Grazie alla volontà di studiare ciò che succede a Case Basse abbiamo scoperto quanto a lungo un vino rimane in vita, cioè fino a quando si possono trovare microorganismi viventi che quindi contribuiscono a creare una buona parte di sapori nel vino e a  cambiare modificarealmeno per il 25% gli stessi rapporti originari.

Siamo di nuovo a tavola con Gianfranco Soldera, a due settimane dal primo incontro. E mentre il Prof. Vincenzini parla della “vita” del vino, Soldera, impeccabile con la sua camicia azzurra e bretelle e cappellino bianco da pescatore, stappa personlamente quattro anni ottanta: 1981, 1983, 1984, 1985.

È uno di quei momenti nella vita in cui ti accorgi che il colore della luce che ti circonda è un pò diverso dal solito come quando comincia a nevicare all’improvviso.

Degustare, anzi bere, gli anni ottanta di Soldera stappati da lui con la figlia e qualche amico è una esperienza che non può non cambiare la lettura del Sangiovese a Montalcino.

Secondo la scala di valutazione Soldera –la bottiglia di cui si beve di più- il miglior vino della batteria è stato il 1981, seguito a stretto giro dall’83, poi l’84 ed infine l’85.

Se si entra più nel dettaglio comunque emerge il carattere sapido e minerale di Case Basse con la sua reffinata potenza aromatica, una freschezza inarrestabile ed un tannino dolce e bilanciato, stessi tratti comuni nei suoi vini recenti.

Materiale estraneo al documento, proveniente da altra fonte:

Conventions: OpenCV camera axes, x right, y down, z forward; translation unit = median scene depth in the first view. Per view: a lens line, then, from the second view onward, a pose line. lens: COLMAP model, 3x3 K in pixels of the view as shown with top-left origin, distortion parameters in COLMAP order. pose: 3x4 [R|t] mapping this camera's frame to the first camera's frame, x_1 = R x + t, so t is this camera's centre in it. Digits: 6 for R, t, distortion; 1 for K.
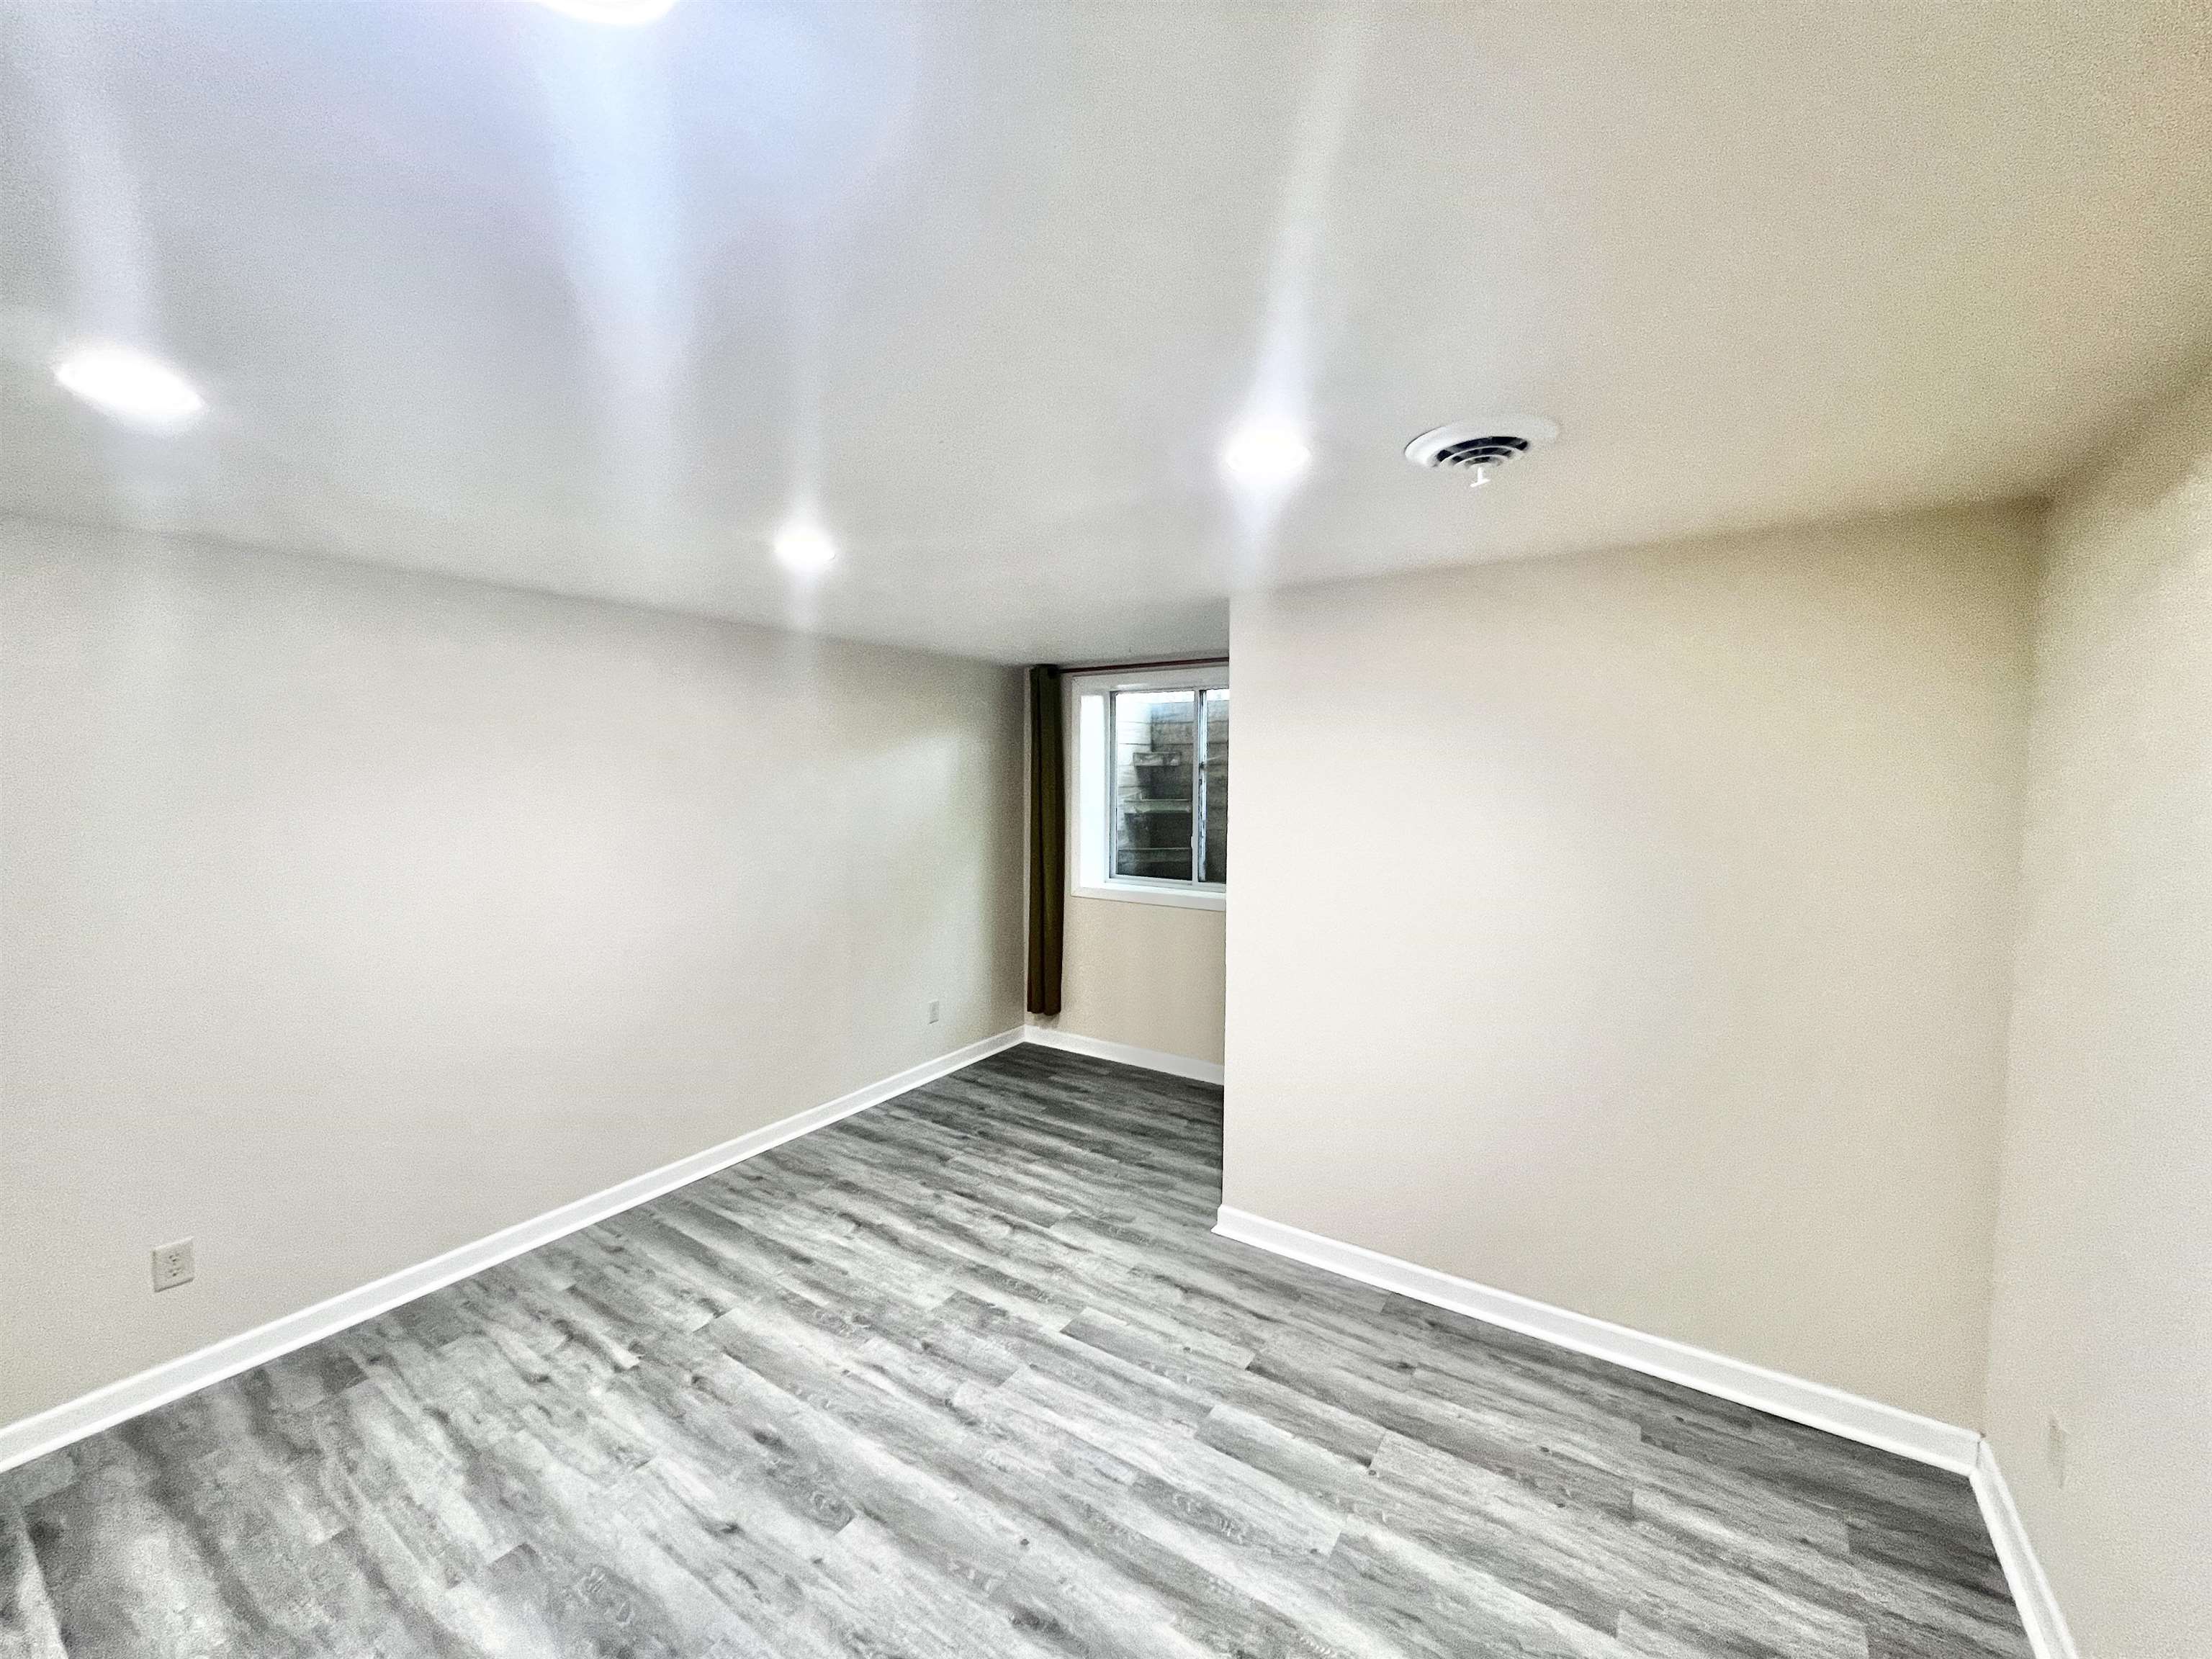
lens RADIAL K [[888.7, 0, 1106.4], [0, 888.7, 824.0], [0, 0, 1]] dist [0.000599, 0.000819]
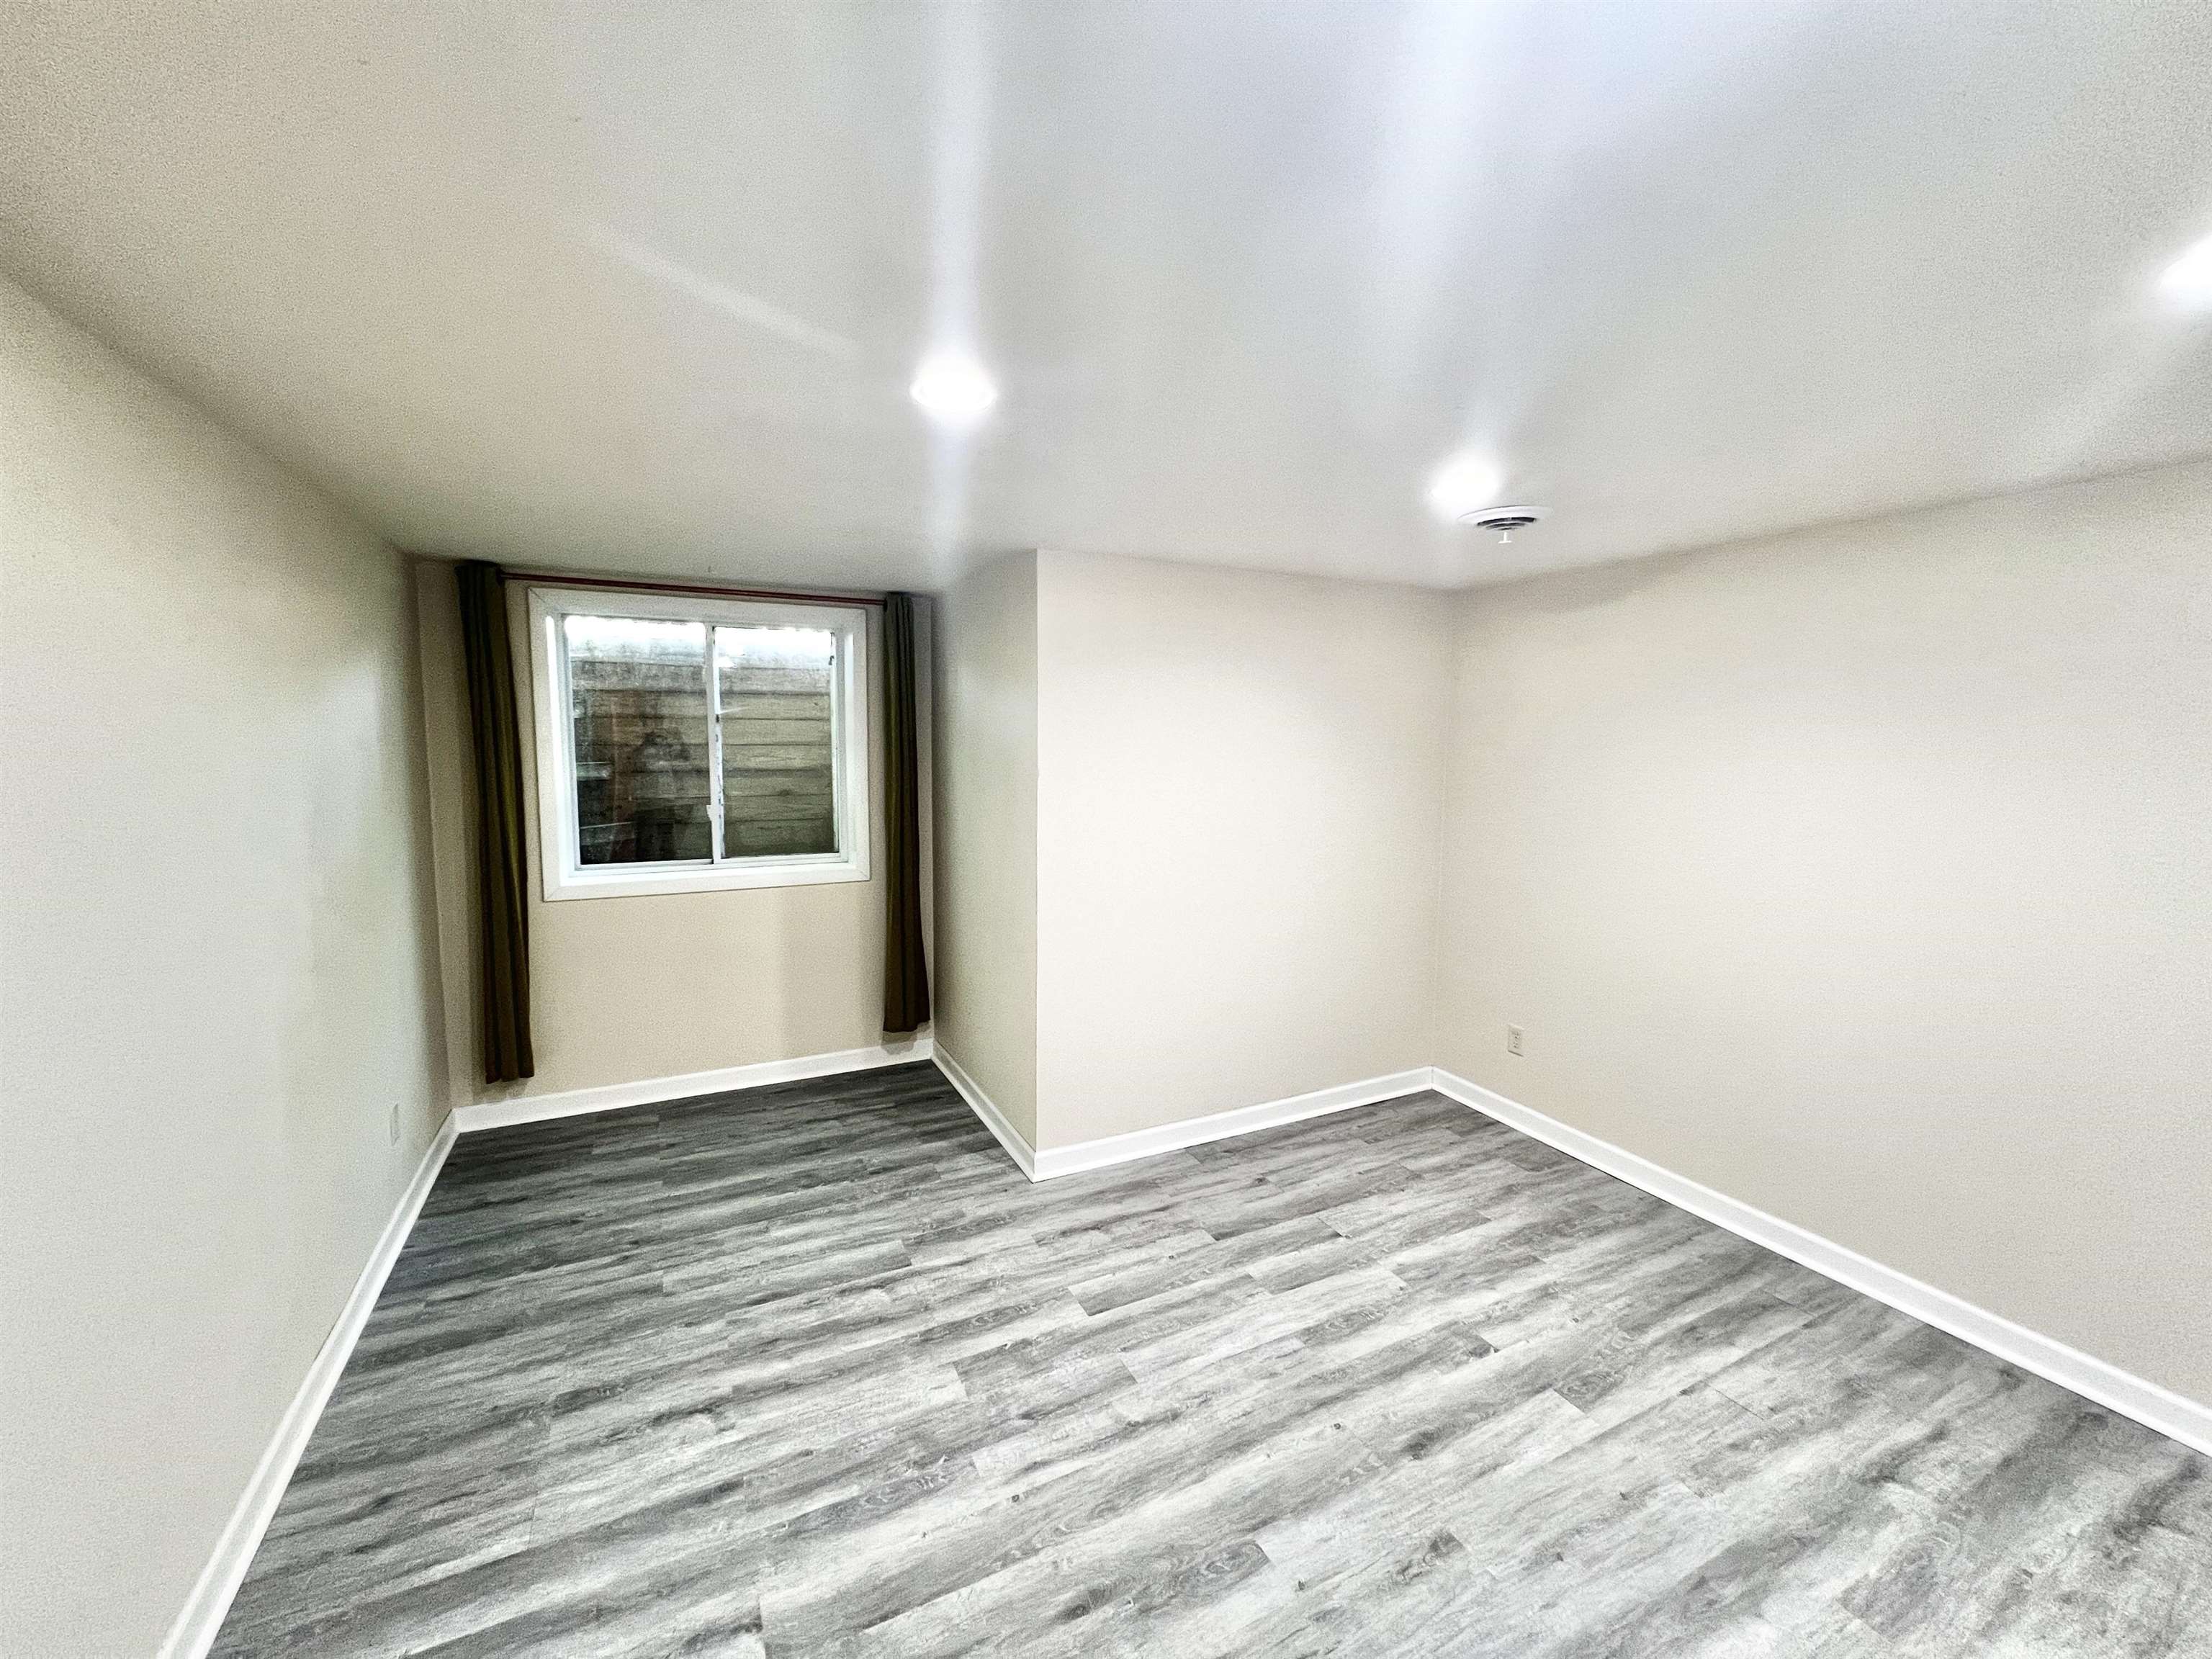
lens RADIAL K [[887.1, 0, 1103.1], [0, 887.1, 825.5], [0, 0, 1]] dist [0.000046, 0.000015]
pose [[0.494662, -0.085497, 0.864870, -0.764787], [0.045700, 0.996331, 0.072354, -0.017212], [-0.867883, 0.003734, 0.496754, 0.480403]]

È difficile contestare il risultato del vino più bevuto. L’81 è chiaramente oggi quello più pronto marcato da evidenti noti di liquerizia, goudron e tartufo ed un palato dolce ed equilibrato che ha conquistato tutti dopo un’oretta dall’apertura della bottiglia con il suo contrasto tra freschezza e decandente opulenza. L’83 era forse il più giovane di tutta la batteria con profumi di more e ciliege gradevolmente maturi, una trama tannica fitta, setosa e raffinata. Questo era il vino più concentrato di tutti, lo si vedeva anche al colore e fin da subito si è manifestato in tutta la sua potenza ed eleganza con ancora molti anni davanti a sé.

Ma per me a tavola è stato l’84 la vera sorpresa. Come l’81 un’annata difficile che solo con gli anni è riuscita ad affermarsi. I profumi sono quelli dei toni minerali e dei frutti di bosco dei grande Pinot di Borgogna che si alternano a rose secche, fungi e sottobosco.

Una grande dolcezza nel tannino ancora di fresca struttura ed un finale rassicurante e multisensoriale!

Ed infine l’85 era decisamente il più chiuso di tutti che si è concesso un pò di più nella sua fase finale con interressanti note di cuoio, pepe nero e rabarbaro. Dal palato importante con alcuni sentori più ossidativi degli altri che si sono poi liberati nel bicchiere per lasciare spazio a note di foglia di tabacco e caffè.

Sulla paternità dei quattro non ci sono comunque dubbi ed altrettanto dicasi della continuità gustativa trovata dal 2006 fino al 1981 con caratteristiche organolettiche molto vicine tra loro.

La freschezza e la sapidità sono lo stiletto inconfondibile di Soldera e dei suoi Brunelli. Degli arcangeli a protezione di un carattere molto sottile e profondo i cui profumi intensi ed eterei e la cui dolcezza non tarderanno a rivelarsi planando sui di voi leggeri come petali di rosa.